Today, CXO Advisory Group issued a short study on the correlation between the Federal balance sheet and equity market returns.

The Link to the study follows:

http://www.cxoadvisory.com/4225/economic-indicators/federal-deficit-and-stock-returns/#more-4225

In general, CXO finds a weak, unreliable correlation that excessive government spending marginally enhances equity market returns, not a very compelling conclusion and subject to statistical challenges. Enjoy.

Best Regards.

Comments

  • Hello MFOs colleagues:

    What does this all mean? should we keep ignore all the noise and keep buying for a slow sustained recovery? I feel very nervous right now w/ 80s% in equities and 20%s in fixed income...

    thanks
  • Hi John,

    In response to your concern ... 80% equity & 20% Fixed Income Allocation.

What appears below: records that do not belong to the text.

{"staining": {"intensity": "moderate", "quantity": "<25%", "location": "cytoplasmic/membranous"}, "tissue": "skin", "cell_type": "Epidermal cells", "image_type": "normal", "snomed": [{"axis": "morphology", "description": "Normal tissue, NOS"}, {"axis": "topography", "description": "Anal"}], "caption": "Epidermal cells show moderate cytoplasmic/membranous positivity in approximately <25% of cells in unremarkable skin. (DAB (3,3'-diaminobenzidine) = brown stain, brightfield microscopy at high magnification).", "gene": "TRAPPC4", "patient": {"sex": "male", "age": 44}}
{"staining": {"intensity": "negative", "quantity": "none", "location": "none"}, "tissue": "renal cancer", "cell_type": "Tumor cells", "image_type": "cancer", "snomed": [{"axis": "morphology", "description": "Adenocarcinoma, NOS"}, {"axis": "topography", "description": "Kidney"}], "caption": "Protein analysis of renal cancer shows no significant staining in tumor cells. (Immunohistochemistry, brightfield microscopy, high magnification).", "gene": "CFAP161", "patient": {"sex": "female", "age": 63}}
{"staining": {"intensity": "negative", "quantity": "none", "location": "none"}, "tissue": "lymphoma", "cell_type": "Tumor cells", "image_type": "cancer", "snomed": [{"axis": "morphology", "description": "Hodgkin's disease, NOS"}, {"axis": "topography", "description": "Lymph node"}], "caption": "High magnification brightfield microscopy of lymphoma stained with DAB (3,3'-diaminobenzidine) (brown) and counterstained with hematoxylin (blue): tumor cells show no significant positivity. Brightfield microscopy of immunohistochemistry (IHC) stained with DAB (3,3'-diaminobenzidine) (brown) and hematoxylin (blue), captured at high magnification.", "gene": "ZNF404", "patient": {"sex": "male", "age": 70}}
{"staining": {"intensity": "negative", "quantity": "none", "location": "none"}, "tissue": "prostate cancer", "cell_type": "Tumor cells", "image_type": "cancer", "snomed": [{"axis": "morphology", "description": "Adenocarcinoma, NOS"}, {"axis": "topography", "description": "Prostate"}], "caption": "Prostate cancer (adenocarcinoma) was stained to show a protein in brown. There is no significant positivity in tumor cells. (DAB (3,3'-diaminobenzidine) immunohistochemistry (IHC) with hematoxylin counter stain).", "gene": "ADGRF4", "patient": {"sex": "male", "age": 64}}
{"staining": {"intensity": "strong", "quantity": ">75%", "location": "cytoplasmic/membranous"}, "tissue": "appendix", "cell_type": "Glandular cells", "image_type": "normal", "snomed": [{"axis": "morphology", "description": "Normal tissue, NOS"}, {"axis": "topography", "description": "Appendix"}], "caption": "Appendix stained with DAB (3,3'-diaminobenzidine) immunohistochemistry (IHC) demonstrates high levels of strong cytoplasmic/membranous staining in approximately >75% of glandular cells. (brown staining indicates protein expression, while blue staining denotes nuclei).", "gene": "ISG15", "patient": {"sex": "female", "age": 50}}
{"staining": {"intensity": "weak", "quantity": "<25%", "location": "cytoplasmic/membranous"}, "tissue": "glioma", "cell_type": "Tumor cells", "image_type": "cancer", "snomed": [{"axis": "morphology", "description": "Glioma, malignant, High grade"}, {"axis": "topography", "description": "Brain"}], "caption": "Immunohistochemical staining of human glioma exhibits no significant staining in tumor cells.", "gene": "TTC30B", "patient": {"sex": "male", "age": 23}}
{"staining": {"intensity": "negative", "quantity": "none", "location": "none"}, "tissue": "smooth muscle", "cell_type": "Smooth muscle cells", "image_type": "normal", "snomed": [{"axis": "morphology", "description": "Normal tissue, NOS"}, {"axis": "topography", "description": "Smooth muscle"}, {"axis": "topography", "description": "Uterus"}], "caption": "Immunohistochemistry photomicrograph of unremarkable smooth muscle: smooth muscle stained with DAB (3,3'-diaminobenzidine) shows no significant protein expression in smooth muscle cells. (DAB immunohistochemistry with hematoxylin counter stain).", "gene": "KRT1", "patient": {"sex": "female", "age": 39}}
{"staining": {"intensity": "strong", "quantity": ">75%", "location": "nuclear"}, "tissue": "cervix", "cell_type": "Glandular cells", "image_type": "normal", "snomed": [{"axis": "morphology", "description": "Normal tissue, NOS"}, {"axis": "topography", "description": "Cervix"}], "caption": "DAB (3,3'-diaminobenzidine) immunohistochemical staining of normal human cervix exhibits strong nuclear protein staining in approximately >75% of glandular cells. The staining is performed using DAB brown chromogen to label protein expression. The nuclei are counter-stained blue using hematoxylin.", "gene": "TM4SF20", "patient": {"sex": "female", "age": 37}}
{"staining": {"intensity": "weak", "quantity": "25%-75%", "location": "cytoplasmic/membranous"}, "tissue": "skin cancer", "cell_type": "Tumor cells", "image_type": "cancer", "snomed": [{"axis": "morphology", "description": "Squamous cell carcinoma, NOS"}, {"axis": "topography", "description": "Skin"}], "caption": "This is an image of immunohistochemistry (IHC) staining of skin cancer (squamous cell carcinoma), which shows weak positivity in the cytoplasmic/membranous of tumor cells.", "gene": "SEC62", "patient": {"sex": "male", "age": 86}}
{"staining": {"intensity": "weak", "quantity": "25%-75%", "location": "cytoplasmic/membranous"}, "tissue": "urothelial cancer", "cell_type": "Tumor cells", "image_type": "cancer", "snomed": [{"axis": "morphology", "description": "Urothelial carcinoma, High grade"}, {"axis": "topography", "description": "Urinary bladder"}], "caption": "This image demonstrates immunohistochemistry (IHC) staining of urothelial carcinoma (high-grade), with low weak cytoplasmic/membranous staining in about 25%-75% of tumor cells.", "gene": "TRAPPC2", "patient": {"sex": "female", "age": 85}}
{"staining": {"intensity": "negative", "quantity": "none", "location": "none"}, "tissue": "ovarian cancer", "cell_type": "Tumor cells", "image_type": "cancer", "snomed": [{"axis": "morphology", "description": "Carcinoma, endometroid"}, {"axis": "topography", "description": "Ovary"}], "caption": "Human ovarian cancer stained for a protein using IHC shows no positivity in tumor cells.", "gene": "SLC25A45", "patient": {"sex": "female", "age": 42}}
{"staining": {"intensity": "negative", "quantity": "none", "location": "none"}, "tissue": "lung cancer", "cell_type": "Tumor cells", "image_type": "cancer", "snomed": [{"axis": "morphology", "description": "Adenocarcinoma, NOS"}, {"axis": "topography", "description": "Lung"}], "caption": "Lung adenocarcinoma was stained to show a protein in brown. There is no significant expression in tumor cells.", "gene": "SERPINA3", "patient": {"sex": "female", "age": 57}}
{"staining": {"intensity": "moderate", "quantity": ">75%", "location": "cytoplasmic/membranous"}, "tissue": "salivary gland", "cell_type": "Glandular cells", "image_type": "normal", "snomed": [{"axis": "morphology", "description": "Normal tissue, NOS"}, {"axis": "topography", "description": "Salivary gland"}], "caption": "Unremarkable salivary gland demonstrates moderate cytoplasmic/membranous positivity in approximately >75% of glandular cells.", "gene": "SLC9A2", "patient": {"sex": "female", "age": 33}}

    I have been buying during the recent pull back when the S&P 500 Index is back of 1300.
    My portfolio's allocation is now about 13% cash, 25% income, 57% equity and 5% other. I probally will hold at 60% equity and not get as aggressive as you. As a tail wind, I do catch better than a 5% yield on my portfolio so I can wait while the market comes to me.

    With corporate earnings coming in stronger than anticipated and knowing that earnings drive stock prices in the long run ... I am somewhat at ease with my recent move to load equity ballast within my portfolio. Sure, the news and current events can push stock prices around as we have recently been seeing; and, I have been taking advantage of this and buying equities while reducing cash.

    I have recently seen a S&P Report that had forward earnings estimates for the S&P 500 Index in the 104 range. Divide this into todays closing valuation of 1287 and I compute a forward P/E Ratio of about 12.4. With this, I am leaning towards equities as I feel Corporate America is in better shape than Government America.

    It is for sure ... In time, it will be for "Kicks or Grins" for me.